THE PROBLEM: Output only an exact transcription of the line containing "xref:access-control.adoc[IMA Access Control]" and all lines that follow it in the data below.

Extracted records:
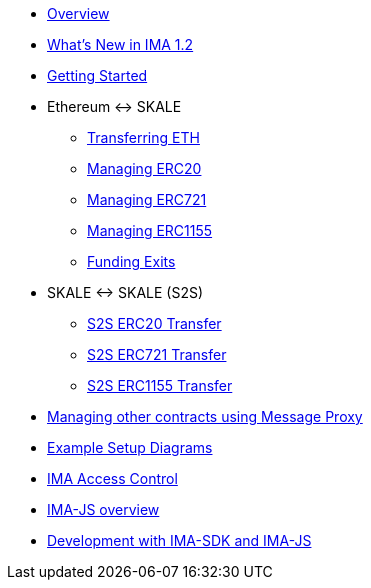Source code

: * xref:index.adoc[Overview]
* xref:whats-new.adoc[What's New in IMA 1.2]
* xref:getting-started.adoc[Getting Started]
* Ethereum <-> SKALE
** xref:transferring-eth.adoc[Transferring ETH]
** xref:managing-erc20.adoc[Managing ERC20]
** xref:managing-erc721.adoc[Managing ERC721]
** xref:managing-erc1155.adoc[Managing ERC1155]
** xref:funding-exits.adoc[Funding Exits]
* SKALE <-> SKALE (S2S)
** xref:s2s-transferring-erc20.adoc[S2S ERC20 Transfer]
** xref:s2s-transferring-erc721.adoc[S2S ERC721 Transfer]
** xref:s2s-transferring-erc1155.adoc[S2S ERC1155 Transfer]
* xref:message-proxy.adoc[Managing other contracts using Message Proxy]
* xref:flows.adoc[Example Setup Diagrams]
* xref:access-control.adoc[IMA Access Control]
* xref:ima-js-overview.adoc[IMA-JS overview]
* xref:ima-js-sdk.adoc[Development with IMA-SDK and IMA-JS]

RESPONSE AREA:
* xref:access-control.adoc[IMA Access Control]
* xref:ima-js-overview.adoc[IMA-JS overview]
* xref:ima-js-sdk.adoc[Development with IMA-SDK and IMA-JS]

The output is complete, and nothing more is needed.